*** SOURCE TEXT Section Begins ***
Republicans have long resented the CBO’s estimates on the impact of tax proposals, arguing that the office’s methodology does not take into account the hypothetical increase in economic growth resulting from tax cuts. As a result, in May of 2015, the GOP-controlled House directed the CBO to use what is known as “dynamic scoring.”
But the CBO’s role in the current health care process has been the breaking point for Meadows and many others on the right. The debate over various iterations of a Republican bill has centered around the CBO’s estimate that repealing Obamacare would cause roughly 20 million people to lose their coverage.
Conservative health care experts like Avik Roy have written extensively to make their case that the CBO’s estimates on the loss of coverage are based on erroneous projections.
“The CBO is more than just a referee — it’s a referee that makes up the rules of the game as it goes along,” Roy said in an email. “The most important reform of the CBO is transparency. Its models should be available to the public for evaluation and criticism. The CBO’s lack of disclosure — for example, on how much repeal of the individual mandate is driving its coverage scores — is highly problematic given the political power of the agency.”
*** SOURCE TEXT Section Ends ***
*** SUPPLIED ENTRIES Section Begins ***
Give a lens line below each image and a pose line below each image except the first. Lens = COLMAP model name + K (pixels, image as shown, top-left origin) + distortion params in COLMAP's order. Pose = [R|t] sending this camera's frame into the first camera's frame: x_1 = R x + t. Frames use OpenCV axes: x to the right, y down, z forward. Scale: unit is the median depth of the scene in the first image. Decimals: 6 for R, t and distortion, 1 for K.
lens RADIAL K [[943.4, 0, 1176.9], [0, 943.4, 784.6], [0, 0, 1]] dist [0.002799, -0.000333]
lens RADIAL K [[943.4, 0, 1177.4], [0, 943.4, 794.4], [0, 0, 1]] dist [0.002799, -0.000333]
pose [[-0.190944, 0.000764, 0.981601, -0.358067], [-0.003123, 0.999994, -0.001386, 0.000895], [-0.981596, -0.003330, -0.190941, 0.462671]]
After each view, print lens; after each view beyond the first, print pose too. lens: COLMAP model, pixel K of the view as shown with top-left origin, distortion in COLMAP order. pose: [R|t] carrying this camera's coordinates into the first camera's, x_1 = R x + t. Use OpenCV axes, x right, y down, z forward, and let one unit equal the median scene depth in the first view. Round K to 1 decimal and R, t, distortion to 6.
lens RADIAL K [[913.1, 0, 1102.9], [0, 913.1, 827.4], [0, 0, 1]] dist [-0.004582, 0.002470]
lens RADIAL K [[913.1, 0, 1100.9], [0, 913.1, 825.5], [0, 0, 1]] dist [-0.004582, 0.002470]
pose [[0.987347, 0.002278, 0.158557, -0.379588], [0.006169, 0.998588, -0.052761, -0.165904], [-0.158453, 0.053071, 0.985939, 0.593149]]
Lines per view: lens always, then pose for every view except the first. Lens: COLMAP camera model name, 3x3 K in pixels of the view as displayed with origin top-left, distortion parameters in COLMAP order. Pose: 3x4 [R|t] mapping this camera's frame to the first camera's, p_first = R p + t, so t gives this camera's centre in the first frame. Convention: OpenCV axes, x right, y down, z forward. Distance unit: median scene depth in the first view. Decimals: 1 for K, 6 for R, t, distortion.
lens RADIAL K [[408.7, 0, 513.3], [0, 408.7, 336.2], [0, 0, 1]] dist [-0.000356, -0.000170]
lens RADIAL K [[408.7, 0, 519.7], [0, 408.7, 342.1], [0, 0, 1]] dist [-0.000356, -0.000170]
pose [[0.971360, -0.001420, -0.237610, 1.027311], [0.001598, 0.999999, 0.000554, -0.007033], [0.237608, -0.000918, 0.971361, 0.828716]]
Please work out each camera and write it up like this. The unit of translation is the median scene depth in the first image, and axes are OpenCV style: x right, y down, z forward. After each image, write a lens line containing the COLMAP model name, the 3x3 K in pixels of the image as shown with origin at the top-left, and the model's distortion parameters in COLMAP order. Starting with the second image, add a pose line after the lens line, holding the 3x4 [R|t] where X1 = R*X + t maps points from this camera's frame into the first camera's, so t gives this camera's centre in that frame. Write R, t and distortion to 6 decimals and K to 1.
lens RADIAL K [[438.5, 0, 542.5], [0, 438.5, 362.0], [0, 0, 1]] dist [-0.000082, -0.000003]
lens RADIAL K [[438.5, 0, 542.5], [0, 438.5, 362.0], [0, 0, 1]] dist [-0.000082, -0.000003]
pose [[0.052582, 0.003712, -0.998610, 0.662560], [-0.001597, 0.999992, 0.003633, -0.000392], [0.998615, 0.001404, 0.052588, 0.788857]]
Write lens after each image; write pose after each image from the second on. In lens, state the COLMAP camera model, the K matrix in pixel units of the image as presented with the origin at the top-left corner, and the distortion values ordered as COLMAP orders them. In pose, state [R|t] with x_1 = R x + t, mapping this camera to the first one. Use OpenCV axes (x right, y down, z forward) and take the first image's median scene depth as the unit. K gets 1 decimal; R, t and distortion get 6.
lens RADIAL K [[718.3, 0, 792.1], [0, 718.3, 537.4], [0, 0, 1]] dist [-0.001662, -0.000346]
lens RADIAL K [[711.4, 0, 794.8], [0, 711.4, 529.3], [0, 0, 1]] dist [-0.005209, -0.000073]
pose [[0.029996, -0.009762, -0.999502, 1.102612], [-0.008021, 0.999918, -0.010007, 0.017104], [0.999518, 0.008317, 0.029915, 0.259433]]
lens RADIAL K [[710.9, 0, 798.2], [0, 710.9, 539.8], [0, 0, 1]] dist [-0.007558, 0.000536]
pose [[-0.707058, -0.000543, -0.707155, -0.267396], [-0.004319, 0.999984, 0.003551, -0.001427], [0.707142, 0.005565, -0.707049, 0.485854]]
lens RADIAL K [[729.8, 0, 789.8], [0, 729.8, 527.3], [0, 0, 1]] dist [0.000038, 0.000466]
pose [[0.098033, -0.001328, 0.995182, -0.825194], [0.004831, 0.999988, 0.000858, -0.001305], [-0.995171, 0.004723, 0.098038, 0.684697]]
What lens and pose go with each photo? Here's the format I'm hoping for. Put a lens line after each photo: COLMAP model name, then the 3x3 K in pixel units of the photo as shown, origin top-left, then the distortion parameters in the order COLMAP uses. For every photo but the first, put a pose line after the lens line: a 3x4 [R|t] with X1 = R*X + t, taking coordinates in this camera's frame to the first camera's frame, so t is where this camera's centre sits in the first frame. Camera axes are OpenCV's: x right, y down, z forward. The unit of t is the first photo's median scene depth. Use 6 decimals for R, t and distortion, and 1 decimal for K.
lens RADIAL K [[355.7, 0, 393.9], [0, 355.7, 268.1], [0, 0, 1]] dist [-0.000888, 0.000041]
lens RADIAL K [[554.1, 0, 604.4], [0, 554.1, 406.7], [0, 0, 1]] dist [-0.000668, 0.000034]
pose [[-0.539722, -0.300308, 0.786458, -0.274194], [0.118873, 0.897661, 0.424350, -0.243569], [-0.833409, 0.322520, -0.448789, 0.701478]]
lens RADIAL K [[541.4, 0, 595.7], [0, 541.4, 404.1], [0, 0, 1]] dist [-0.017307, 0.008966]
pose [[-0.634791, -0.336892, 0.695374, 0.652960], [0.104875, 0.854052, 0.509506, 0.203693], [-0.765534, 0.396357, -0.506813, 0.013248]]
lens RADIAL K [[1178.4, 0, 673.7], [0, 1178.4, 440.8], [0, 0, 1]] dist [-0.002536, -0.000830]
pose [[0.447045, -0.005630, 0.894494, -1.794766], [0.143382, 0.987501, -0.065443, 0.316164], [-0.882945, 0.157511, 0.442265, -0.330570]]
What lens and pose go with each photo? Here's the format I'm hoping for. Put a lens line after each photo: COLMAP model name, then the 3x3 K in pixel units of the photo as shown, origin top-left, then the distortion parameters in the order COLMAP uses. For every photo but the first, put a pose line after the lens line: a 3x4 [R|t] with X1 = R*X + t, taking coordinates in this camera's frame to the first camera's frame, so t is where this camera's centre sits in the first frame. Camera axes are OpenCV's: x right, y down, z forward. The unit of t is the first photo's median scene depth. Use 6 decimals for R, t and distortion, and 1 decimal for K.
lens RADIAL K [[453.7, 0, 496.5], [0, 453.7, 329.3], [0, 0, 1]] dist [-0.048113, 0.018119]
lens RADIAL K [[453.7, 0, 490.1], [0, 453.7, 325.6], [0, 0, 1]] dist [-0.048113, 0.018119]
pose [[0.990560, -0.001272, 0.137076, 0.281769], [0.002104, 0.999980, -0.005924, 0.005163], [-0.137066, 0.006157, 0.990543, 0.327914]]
*** SUPPLIED ENTRIES Section Ends ***
▶ TASK STATEMENT
Write out the passage on the CBO word for word, starting with "Republicans have long" and going on through "lose their coverage.". The lines are separate material and are not connected to the text on the CBO.

▶ TASK ANSWER
Republicans have long resented the CBO’s estimates on the impact of tax proposals, arguing that the office’s methodology does not take into account the hypothetical increase in economic growth resulting from tax cuts. As a result, in May of 2015, the GOP-controlled House directed the CBO to use what is known as “dynamic scoring.”
But the CBO’s role in the current health care process has been the breaking point for Meadows and many others on the right. The debate over various iterations of a Republican bill has centered around the CBO’s estimate that repealing Obamacare would cause roughly 20 million people to lose their coverage.